The rules will be designed to prevent powerful US firms from distorting the digital advertising market by imposing terms which result in higher prices being passed on to consumers.

The Furman Review last year recommended that big internet firms reveal sensitive data about their business operations to help their rivals grow larger and provide stiffer competition.

They could also be blocked from swallowing up small British firms, with the UK competition watchdog in line to be handed new powers to intervene in takeover attempts.

The Furman Review revealed that big American internet companies had made 400 acquisitions over the course of a decade.

This ‘killer’ strategy of buying up smaller businesses that challenged their dominance had ended up extinguishing competition, the review concluded.

It identified five companies – Amazon, Apple, Facebook, Google and Microsoft – which effectively dominated their respective digital markets.

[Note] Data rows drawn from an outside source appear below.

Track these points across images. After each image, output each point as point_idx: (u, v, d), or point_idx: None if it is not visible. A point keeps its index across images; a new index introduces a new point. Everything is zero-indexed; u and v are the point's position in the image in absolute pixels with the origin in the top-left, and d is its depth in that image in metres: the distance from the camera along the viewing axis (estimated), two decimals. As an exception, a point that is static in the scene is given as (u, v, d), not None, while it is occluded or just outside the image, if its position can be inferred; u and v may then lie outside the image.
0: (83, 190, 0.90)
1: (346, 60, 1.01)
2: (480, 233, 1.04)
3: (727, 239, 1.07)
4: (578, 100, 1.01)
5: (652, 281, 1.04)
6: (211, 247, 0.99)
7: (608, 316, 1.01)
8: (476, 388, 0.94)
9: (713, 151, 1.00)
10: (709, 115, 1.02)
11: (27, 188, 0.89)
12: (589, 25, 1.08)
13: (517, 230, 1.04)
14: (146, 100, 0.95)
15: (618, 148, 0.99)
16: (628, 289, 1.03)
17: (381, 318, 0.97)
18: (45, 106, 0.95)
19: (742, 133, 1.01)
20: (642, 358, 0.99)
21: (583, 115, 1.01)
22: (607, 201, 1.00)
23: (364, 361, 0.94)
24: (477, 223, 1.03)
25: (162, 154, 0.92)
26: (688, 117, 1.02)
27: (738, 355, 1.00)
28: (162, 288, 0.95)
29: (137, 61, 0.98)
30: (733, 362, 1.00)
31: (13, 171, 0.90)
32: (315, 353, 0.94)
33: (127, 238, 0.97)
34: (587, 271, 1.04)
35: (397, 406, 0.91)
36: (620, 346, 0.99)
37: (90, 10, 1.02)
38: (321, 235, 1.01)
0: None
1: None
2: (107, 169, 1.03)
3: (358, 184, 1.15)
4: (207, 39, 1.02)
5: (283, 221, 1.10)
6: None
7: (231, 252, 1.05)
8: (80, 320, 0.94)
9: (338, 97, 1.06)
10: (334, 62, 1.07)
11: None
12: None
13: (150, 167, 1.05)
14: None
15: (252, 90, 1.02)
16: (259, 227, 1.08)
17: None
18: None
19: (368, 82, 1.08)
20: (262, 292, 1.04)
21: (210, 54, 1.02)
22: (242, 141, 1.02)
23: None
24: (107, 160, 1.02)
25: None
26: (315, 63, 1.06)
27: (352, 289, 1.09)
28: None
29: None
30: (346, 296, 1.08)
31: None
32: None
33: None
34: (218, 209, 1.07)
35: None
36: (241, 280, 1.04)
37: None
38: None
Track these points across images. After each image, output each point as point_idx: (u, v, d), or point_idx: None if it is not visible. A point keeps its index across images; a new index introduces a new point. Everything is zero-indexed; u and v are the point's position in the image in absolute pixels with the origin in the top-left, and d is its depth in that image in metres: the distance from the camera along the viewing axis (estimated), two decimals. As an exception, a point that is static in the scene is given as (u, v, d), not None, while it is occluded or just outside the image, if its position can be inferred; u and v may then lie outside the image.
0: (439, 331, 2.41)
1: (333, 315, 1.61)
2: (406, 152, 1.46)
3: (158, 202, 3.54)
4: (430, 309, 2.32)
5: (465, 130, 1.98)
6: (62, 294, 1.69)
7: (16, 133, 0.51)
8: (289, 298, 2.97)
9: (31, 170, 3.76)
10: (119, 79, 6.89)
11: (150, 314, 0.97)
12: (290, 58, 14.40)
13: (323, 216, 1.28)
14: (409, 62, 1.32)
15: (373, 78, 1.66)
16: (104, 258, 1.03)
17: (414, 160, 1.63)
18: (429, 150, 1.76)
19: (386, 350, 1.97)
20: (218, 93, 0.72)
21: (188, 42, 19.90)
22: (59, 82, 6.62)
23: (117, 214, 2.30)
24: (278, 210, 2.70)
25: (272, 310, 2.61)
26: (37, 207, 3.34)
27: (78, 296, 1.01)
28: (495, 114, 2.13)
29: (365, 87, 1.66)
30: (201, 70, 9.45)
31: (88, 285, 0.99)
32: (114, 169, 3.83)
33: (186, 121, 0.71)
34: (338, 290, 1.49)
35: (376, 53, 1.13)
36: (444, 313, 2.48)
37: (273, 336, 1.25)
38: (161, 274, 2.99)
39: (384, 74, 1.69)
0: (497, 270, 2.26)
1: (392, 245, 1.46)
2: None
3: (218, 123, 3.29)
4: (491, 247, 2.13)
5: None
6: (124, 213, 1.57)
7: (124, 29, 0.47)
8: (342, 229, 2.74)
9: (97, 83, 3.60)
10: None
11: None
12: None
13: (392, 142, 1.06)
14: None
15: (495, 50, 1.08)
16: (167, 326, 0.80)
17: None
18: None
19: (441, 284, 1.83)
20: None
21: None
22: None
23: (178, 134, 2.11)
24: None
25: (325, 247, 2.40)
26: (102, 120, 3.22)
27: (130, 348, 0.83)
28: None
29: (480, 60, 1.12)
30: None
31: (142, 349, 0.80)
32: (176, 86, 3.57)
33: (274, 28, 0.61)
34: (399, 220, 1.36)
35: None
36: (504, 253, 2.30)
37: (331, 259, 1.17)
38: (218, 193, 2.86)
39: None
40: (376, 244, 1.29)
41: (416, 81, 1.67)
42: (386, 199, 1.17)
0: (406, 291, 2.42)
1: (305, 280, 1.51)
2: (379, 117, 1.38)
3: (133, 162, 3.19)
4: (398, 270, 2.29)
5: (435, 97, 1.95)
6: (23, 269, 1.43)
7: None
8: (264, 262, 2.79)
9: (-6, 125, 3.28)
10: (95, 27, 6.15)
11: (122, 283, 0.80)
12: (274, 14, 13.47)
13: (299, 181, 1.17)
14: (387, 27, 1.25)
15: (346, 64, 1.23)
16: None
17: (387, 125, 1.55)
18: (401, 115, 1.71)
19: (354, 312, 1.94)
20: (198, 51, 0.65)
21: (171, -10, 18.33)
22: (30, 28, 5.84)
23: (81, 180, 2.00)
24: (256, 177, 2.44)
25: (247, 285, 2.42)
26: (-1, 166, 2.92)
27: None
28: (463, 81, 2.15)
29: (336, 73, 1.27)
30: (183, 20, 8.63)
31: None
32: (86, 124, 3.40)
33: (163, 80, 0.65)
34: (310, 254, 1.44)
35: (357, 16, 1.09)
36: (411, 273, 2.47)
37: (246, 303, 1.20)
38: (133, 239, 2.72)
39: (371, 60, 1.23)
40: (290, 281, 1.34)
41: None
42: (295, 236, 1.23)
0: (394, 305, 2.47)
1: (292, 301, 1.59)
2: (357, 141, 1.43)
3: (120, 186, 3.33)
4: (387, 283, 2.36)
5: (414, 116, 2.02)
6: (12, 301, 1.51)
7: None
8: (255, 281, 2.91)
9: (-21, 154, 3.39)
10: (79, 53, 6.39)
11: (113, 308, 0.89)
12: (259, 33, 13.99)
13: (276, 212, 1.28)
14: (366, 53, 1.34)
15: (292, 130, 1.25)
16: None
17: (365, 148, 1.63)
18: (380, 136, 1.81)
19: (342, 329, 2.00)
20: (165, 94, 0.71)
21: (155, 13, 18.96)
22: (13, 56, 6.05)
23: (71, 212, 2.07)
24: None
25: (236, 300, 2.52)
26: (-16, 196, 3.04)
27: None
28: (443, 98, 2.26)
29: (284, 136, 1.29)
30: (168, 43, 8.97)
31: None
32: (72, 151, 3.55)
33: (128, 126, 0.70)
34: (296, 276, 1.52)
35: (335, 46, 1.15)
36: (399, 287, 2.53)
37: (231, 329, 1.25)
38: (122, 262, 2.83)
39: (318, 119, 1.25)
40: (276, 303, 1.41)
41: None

In a document published quietly online last week as Chancellor Rishi Sunak read out his Budget speech, the Government said ‘timely action’ was needed because the digital markets were ‘fast-moving’ and failure to act would lead to ‘consumers ultimately suffering’.

The new taskforce will comprise a crack team of experts from several regulators including the Competitions and Markets Authority (CMA), internet watchdog Ofcom and the Information Commissioner’s Office.

The team will be part of the CMA, which will appoint one of its ‘senior officials’ to run the project.

After the taskforce reports back in September, the Government will set out details of how laws could be introduced or changed.

The document published last week added: ‘The Government will make final decisions on what proposals to take forward. 

‘This includes where any additional functions and associated powers to manage market power and to promote competition in digital platform markets should ultimately sit.’

Last night, company bosses welcomed the crackdown.

Geoff Taylor, chief executive of the BRIT Awards and record industry trade body the British Phonographic Industry, said: ‘The Government’s decision to accept all of the Furman Review recommendations for unlocking competition in digital markets could also ensure that platforms are held more accountable, which we welcome.’

The new crackdown is separate to an ongoing CMA market study into the digital giants. 

The Mail on Sunday last week revealed that senior figures at the competition watchdog were still pushing for a full-blown probe into Google and Facebook’s stranglehold of the digital advertising market. 

If the CMA, which is led by former Tory MP Lord Tyrie, goes ahead with the full probe, it might even see Google and Facebook broken up.

The CMA is due to publish its final report by July 2.